Pull out every line below containing the word "Seiurus".

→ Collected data

******************************

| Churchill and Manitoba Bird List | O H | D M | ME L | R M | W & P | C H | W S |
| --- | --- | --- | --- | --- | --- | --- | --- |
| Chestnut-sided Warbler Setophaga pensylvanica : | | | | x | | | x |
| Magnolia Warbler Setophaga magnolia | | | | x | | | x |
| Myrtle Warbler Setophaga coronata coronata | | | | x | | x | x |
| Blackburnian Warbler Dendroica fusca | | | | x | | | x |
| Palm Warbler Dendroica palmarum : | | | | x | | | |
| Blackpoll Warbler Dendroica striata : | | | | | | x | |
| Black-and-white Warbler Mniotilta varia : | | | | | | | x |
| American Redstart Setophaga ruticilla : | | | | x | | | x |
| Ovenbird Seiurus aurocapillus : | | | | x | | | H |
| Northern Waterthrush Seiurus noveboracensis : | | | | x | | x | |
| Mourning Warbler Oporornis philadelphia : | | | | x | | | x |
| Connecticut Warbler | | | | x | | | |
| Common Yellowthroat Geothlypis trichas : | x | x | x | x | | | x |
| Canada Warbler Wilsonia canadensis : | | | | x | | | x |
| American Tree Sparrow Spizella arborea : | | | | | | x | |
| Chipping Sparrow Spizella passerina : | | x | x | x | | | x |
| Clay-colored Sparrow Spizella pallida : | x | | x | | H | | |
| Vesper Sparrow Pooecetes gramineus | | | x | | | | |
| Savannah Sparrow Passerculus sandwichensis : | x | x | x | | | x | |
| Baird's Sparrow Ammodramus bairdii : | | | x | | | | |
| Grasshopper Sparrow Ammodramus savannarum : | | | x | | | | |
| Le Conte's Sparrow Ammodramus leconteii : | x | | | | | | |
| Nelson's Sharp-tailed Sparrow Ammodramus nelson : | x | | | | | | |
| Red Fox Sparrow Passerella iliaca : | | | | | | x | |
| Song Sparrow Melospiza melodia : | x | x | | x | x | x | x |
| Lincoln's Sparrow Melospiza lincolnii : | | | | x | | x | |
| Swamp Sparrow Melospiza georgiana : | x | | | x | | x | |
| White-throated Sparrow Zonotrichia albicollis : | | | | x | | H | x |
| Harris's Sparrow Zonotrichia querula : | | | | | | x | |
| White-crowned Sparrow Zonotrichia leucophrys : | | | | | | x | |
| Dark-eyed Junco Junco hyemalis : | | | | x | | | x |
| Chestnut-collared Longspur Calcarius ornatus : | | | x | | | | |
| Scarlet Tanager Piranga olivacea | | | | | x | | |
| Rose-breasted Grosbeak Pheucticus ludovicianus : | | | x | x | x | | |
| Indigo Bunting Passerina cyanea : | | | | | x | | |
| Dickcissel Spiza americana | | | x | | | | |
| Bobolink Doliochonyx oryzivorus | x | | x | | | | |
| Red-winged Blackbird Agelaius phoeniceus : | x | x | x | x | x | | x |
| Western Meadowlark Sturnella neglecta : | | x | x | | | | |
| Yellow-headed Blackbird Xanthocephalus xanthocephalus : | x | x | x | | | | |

******************************

→ RESULT OF THE EXERCISE
| Ovenbird Seiurus aurocapillus : | | | | x | | | H |
| Northern Waterthrush Seiurus noveboracensis : | | | | x | | x | |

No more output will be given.